Here we have to work sentence-wise again. So we iterate all documents, all sentences and than transform each sentence into BIO including all spans that need to be annotated. 

In [None]:
def create_document_database_mapping():
    mapping = {}
    silver_sets = [x for x in listdir('data/') if x.startswith('silver_data')]
    for silver_set in silver_sets:
        new_files = [x for x in listdir(join('data', silver_set)) if not x.startswith('sent')]
        for f in new_files:
            mapping[f.split('.txt')[0]] = re.sub('data', 'standard', silver_set)
    return mapping
    
def get_words(database_name, document, sentence):
    try:
        connection = psycopg2.connect(user="ds626",
                                      password="snorkel",
                                      host="127.0.0.1",
                                      port="5432",
                                      database=database_name)

        cursor = connection.cursor()
        query = "SELECT text, words FROM sentence, document WHERE sentence.document_id=document.id AND document.name=%s AND sentence.id=%s;"

        cursor.execute(query, (document,sentence))
        sents = cursor.fetchall()
        text, words = sents[0]
        return text, words

    except (Exception, psycopg2.Error) as error:
        print("Error fetching data from PostgreSQL table", error)

    finally:
        if (connection):
            cursor.close()
            connection.close()

def create_pos_bio(df, name, document_database_mapping):
    with open(join('data', '{}_data.txt'.format(name)), "w") as out_data, open(join('data', '{}_labels.txt'.format(name)), "w") as out_labels:
        doc_names = set(df['doc'])
        for idx, doc_id in enumerate(doc_names):
            if idx % 500 == 0:
                print("Working on doc {}: {}".format(idx, doc_id))

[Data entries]
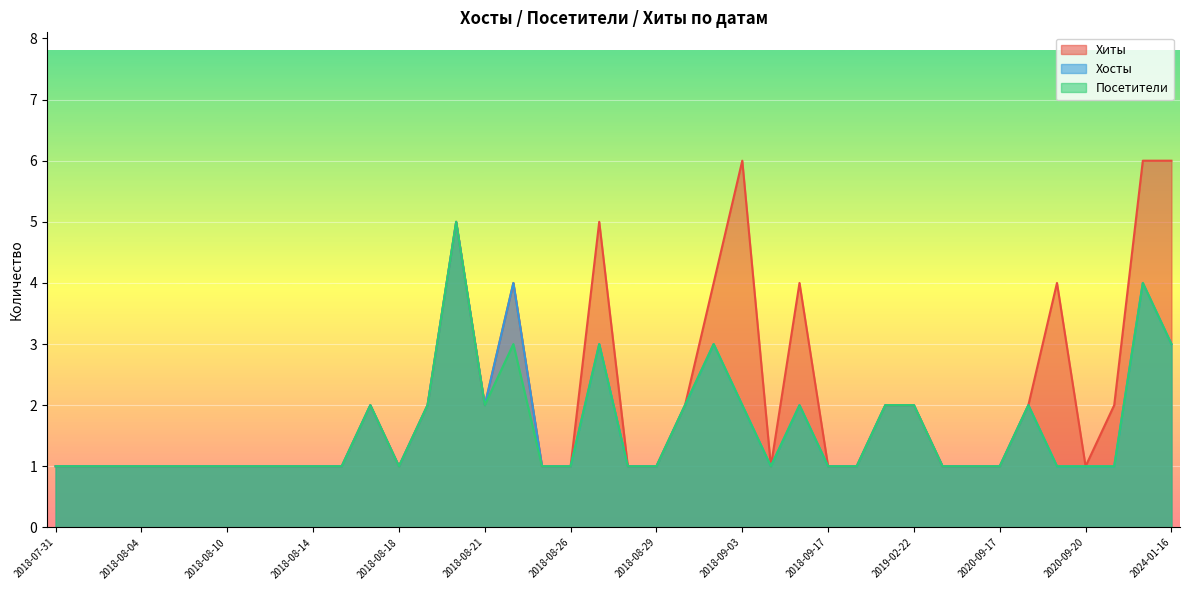

At which category is the sum across all series the highest?

2018-08-20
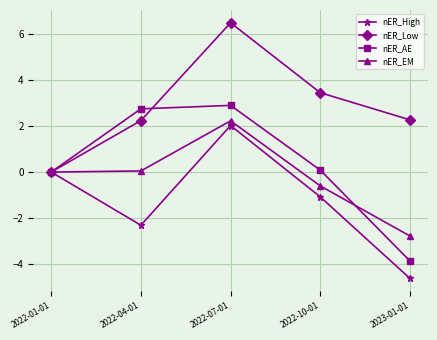

Is it true that nER_AE equals 4.6 at 2022-07-01?

False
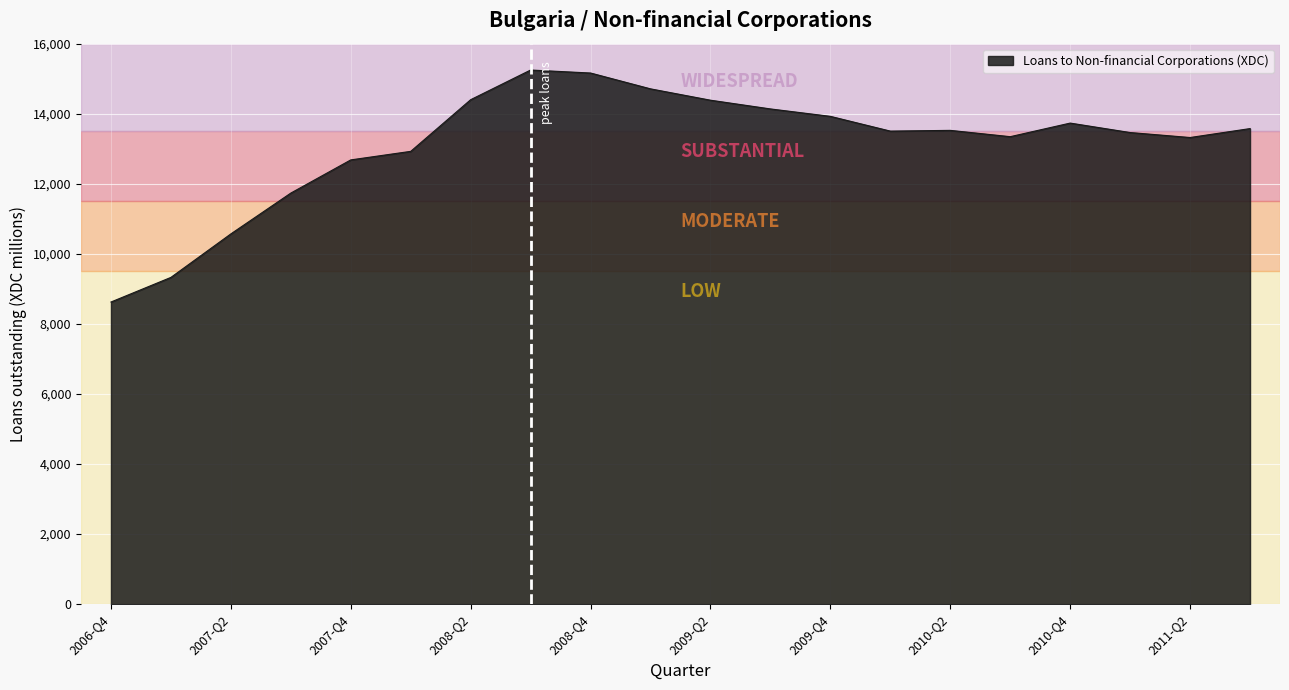

What is the maximum value shown in the chart?

15248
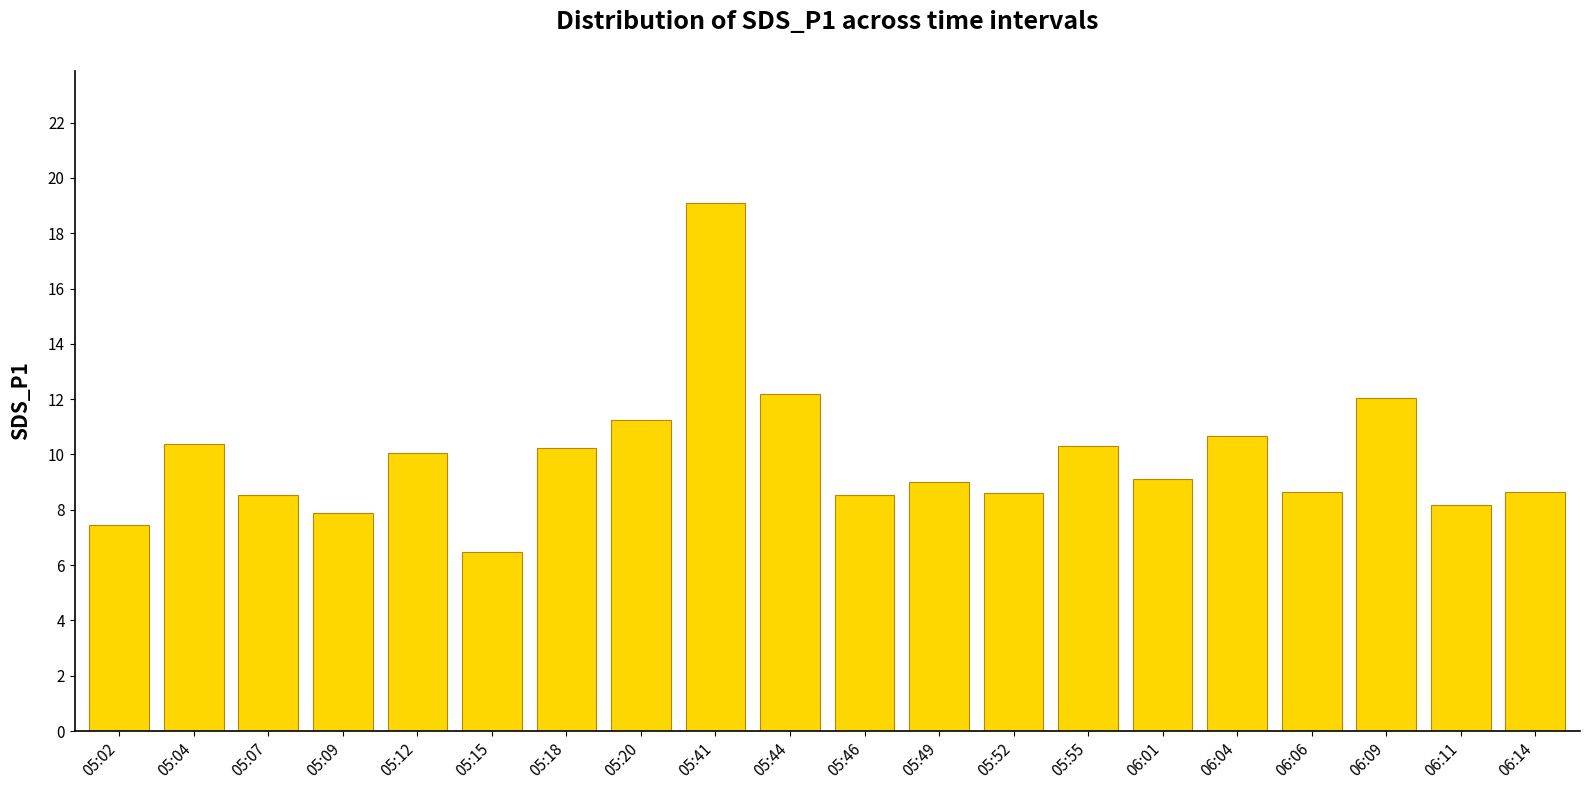

At which category does the chart reach its minimum across all series?

05:15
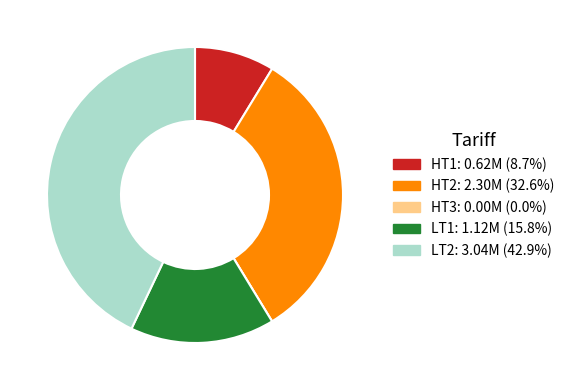

Approximately how many times larger is the value at LT2: 3.04M (42.9%) compared to LT1: 1.12M (15.8%)?

2.7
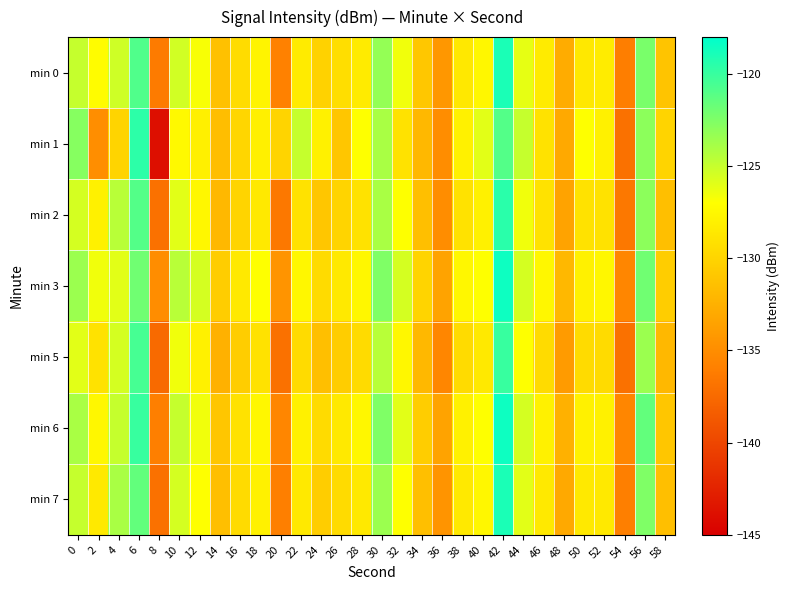

Rank the series at 10 from highest to lowest value.

min 3, min 6, min 0, min 7, min 2, min 5, min 1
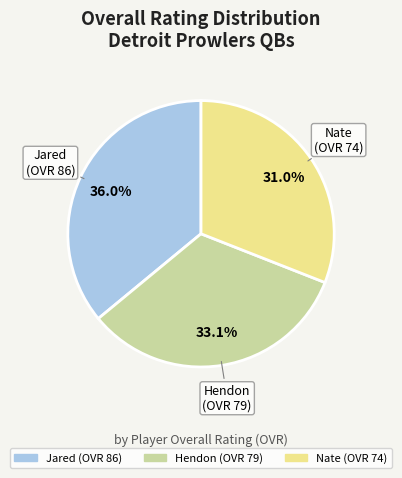

Which category has the biggest portion of the pie?

Jared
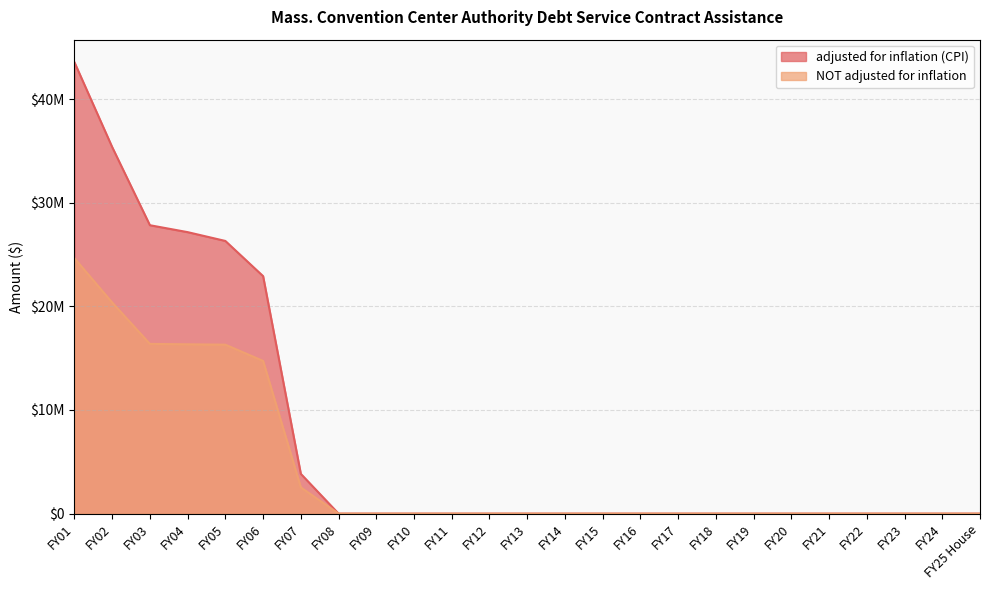

What position from the left is FY09?

9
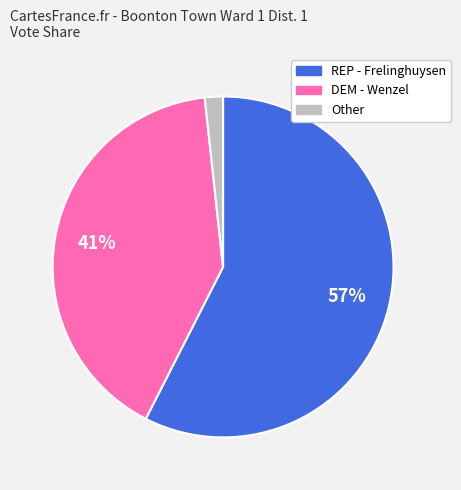

Is there a majority slice in this chart?

Yes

- [Written task 1]: In the code excerpt, which port number does get_words pass when it connects to PostgreSQL?
- [Written task 2]: Print the part of the code excerpt between "text, words = sents[0]" and "cursor.close()", inclusive.
- [Written task 3]:
Do these statements agree with the code excerpt? Answer each with yes or no and quote the words that decide it.
(a) The get_words function connects to the database as the user "ds626".
(b) create_pos_bio prints a progress message every 100 documents.
(c) create_document_database_mapping leaves out files whose names start with "sent".

- [Written response 1]: 5432

- [Written response 2]:
text, words = sents[0]
        return text, words

    except (Exception, psycopg2.Error) as error:
        print("Error fetching data from PostgreSQL table", error)

    finally:
        if (connection):
            cursor.close()

- [Written response 3]:
(a) Yes: `user="ds626"`
(b) No: `if idx % 500 == 0:`
(c) Yes: `if not x.startswith('sent')`